Normalize entry names (if needed)

Letters like =|>" [] are not allowed in the 1st column (= “Entry”) of the DDBJ annotation. The attached program normalize-entry-names renames such entries. This program converts an ID like ERS324955|SC|contig000013 into ERS324955:SC:contig000013 for example.

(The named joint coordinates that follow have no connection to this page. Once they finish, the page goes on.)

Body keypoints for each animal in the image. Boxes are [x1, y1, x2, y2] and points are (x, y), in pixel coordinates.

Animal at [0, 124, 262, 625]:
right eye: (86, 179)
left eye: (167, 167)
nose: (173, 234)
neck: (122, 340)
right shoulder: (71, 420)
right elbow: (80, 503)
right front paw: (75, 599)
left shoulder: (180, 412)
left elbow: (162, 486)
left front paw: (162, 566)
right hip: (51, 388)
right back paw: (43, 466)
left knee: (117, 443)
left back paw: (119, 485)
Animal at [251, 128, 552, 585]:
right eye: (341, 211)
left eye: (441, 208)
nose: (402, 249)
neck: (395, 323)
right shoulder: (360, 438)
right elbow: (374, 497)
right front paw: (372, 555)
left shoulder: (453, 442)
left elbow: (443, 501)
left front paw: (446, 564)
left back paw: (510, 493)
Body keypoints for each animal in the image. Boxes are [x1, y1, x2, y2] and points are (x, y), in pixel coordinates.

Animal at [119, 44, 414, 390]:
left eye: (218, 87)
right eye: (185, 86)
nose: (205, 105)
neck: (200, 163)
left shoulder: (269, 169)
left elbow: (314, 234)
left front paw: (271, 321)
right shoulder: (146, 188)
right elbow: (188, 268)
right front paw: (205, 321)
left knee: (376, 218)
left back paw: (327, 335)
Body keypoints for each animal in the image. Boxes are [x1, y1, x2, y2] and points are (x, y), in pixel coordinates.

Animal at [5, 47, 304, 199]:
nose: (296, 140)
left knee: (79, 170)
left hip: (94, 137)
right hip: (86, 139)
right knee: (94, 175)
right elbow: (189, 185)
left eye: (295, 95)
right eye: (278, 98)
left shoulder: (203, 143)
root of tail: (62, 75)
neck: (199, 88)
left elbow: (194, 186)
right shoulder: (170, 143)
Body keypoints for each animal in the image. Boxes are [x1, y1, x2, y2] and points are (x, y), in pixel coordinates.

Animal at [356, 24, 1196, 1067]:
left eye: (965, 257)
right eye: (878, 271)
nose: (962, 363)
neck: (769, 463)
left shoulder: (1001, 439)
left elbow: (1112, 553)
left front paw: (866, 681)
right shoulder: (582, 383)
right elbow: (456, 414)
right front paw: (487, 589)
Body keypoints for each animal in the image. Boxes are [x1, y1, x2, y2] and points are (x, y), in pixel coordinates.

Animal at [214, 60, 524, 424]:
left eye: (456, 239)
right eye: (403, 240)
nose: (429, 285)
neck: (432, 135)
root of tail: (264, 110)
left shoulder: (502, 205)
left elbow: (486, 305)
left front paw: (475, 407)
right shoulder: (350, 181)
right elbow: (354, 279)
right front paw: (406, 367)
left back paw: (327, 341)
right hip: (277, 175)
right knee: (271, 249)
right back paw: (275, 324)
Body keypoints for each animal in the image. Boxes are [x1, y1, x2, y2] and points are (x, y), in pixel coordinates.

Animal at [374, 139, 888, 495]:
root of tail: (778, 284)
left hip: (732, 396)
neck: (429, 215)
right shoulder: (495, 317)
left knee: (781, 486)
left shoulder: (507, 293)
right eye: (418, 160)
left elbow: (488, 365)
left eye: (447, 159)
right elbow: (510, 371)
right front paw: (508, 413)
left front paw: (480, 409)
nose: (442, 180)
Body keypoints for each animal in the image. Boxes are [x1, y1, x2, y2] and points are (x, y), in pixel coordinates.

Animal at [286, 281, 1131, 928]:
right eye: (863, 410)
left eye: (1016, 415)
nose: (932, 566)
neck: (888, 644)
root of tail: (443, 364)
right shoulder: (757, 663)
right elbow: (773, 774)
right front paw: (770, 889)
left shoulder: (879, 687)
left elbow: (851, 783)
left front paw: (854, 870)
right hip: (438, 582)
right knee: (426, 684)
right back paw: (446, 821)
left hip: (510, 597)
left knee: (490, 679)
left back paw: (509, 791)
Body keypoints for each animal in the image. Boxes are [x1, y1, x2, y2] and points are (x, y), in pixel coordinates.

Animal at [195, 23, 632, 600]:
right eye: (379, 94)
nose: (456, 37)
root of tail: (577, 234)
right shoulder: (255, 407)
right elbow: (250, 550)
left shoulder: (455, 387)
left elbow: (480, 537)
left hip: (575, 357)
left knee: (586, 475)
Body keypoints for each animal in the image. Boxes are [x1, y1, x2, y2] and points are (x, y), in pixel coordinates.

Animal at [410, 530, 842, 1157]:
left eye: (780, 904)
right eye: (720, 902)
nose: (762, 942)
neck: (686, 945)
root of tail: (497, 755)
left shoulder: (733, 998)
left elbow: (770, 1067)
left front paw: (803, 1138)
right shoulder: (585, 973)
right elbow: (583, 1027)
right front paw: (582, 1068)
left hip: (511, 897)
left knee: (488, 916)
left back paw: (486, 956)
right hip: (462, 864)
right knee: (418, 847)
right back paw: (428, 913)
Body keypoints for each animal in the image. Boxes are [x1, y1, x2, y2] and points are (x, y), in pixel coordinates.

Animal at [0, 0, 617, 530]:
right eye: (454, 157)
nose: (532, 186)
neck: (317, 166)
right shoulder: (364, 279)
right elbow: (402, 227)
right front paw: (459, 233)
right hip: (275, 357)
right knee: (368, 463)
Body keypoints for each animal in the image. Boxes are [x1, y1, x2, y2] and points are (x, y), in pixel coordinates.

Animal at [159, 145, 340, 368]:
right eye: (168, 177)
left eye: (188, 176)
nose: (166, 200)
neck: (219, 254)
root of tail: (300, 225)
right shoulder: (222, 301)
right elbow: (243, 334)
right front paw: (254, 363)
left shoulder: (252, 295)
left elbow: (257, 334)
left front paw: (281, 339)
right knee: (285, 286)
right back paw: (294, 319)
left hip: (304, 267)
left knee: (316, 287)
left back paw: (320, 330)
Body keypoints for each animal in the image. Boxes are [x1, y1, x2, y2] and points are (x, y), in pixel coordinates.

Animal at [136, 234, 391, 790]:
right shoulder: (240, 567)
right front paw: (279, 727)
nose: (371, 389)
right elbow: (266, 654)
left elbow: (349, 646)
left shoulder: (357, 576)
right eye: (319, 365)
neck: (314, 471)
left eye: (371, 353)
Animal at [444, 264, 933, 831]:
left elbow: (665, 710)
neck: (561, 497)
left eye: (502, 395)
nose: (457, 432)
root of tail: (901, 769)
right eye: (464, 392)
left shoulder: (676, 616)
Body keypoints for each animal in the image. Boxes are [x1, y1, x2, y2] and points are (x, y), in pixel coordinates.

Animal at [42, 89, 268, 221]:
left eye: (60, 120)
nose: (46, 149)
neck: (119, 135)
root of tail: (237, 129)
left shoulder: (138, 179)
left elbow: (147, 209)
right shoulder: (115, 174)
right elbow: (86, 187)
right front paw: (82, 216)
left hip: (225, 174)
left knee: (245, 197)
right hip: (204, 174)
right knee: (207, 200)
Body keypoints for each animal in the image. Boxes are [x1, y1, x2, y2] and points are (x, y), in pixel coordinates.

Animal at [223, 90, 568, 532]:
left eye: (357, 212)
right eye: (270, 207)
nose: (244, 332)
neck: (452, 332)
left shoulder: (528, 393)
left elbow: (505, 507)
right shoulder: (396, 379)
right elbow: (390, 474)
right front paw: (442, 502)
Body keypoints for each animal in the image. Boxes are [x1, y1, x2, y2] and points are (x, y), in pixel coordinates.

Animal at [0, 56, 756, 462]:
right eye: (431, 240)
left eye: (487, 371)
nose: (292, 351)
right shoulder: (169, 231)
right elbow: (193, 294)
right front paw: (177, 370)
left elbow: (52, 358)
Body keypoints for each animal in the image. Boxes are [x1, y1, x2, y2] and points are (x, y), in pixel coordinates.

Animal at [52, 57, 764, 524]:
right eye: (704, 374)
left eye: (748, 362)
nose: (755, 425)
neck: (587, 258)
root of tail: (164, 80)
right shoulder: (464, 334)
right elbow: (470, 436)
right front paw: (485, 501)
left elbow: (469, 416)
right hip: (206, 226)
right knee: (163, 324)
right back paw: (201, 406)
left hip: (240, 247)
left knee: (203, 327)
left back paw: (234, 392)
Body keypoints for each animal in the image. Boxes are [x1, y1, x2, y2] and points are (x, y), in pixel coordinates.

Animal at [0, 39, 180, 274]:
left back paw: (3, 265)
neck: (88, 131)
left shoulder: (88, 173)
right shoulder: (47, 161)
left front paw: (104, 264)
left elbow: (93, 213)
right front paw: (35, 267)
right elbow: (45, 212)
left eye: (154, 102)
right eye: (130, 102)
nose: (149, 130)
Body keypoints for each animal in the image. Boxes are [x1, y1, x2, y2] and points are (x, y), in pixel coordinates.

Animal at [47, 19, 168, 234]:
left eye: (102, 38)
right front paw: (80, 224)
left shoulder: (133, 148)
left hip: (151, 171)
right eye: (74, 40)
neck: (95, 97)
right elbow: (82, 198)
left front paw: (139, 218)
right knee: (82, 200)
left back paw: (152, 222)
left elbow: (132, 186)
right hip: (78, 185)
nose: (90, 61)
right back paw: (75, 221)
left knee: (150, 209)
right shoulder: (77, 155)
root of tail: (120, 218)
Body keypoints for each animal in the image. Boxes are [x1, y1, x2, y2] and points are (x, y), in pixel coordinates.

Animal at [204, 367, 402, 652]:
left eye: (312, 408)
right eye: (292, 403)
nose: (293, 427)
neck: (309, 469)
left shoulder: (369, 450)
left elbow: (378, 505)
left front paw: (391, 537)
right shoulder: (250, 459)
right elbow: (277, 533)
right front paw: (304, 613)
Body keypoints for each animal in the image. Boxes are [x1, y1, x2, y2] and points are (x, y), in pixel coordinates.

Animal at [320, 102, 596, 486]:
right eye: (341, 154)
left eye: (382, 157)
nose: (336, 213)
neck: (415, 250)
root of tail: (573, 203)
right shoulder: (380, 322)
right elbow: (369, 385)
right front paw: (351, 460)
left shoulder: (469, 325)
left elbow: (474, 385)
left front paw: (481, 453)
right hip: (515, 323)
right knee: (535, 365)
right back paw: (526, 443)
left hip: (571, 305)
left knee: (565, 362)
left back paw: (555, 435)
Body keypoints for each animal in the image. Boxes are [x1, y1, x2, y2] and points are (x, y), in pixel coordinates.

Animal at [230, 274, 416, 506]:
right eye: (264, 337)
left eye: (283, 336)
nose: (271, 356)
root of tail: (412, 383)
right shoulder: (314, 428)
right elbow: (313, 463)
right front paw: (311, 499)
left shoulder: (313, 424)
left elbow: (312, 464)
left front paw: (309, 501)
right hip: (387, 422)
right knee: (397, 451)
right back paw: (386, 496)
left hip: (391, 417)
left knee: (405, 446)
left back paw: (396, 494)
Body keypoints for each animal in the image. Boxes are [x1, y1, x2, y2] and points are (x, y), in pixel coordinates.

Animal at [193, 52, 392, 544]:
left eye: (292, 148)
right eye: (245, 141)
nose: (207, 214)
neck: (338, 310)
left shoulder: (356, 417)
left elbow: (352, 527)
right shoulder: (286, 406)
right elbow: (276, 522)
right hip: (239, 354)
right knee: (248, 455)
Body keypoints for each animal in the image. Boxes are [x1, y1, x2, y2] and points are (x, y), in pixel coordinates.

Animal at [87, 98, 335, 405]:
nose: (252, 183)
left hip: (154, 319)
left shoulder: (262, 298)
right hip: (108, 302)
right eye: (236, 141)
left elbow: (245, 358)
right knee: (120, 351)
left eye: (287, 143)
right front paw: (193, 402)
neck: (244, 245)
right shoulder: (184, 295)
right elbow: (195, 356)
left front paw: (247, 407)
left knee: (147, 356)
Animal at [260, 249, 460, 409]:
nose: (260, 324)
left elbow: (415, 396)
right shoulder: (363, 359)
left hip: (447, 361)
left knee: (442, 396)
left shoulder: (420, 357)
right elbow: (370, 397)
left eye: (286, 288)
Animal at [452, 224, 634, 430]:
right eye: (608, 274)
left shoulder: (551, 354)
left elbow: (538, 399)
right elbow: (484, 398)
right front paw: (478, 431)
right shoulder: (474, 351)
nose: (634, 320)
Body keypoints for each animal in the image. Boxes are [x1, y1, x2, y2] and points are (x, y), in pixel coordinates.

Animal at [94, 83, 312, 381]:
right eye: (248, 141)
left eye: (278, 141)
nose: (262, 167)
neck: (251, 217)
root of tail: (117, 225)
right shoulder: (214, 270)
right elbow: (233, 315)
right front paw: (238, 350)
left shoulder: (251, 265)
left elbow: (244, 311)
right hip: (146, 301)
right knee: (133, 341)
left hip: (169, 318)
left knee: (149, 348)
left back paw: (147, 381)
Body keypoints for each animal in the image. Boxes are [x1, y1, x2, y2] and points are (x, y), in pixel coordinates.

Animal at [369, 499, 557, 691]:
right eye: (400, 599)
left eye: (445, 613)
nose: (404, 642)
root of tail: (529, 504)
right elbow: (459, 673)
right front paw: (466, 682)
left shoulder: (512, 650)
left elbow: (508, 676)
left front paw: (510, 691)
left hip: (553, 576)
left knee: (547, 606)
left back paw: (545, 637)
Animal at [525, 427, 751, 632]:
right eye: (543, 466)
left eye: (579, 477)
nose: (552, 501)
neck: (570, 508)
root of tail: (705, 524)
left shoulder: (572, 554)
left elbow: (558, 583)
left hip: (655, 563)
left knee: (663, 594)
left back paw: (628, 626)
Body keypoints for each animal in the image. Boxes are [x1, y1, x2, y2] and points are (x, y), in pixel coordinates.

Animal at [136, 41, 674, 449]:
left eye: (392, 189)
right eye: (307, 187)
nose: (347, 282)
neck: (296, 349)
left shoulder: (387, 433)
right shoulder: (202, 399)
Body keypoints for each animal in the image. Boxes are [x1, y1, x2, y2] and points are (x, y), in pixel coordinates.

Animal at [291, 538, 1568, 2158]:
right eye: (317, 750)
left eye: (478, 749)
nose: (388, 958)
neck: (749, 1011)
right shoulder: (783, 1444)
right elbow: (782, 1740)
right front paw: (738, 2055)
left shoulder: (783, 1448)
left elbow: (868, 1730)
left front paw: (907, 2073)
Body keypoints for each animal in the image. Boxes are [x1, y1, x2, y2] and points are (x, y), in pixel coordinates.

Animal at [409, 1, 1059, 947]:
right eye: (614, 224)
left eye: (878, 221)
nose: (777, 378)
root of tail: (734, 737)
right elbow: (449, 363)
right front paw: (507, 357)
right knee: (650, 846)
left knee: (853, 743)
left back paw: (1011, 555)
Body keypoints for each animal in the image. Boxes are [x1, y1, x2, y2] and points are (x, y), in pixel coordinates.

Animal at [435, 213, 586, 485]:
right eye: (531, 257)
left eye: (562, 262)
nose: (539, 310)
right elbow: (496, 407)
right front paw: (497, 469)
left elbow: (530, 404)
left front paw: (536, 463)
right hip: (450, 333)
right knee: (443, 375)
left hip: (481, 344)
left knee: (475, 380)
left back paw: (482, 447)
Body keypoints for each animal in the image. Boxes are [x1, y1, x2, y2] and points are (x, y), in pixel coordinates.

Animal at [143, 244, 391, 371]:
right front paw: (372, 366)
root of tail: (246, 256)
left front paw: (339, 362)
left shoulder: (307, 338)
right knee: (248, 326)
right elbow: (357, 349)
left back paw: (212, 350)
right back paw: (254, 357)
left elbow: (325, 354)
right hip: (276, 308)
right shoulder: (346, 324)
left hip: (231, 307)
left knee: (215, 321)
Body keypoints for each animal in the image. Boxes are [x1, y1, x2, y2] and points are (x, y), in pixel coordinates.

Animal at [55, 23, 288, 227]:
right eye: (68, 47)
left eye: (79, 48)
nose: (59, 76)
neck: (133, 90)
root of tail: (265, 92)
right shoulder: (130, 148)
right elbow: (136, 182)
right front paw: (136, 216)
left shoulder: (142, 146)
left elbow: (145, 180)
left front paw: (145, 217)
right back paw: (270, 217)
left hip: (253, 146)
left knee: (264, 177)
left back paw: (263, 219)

normalize-entry-names myannotation_output.txt

This command create as files myannotation_output_renamed.txt if the invalid letters are found. Otherwise, you’ll see no output.

Known Issues

Biological & Sequence Logic

Trans-splicing: The tool does not currently support coordinate correction or the join() syntax for features containing the /trans_splicing qualifier.
Translation Exceptions: Coordinate handling for /transl_except at start or stop codons is not yet implemented.
Missing Qualifiers: The tool does not automatically generate a /translation qualifier when an /exception qualifier is present, which may lead to DDBJ validation errors.
Inter-base Coordinates: “Between-position” locations (e.g., 123^124) are not currently supported and may be processed incorrectly.

Performance

Execution Speed: To ensure maximum accuracy, the tool currently utilizes a single-process architecture. Expect longer runtimes on large genomic datasets.

Acknowledgments

The design of GFF3-to-DDBJ is inspired by EMBLmyGFF3, a versatile tool used for converting GFF3 data into the EMBL annotation format.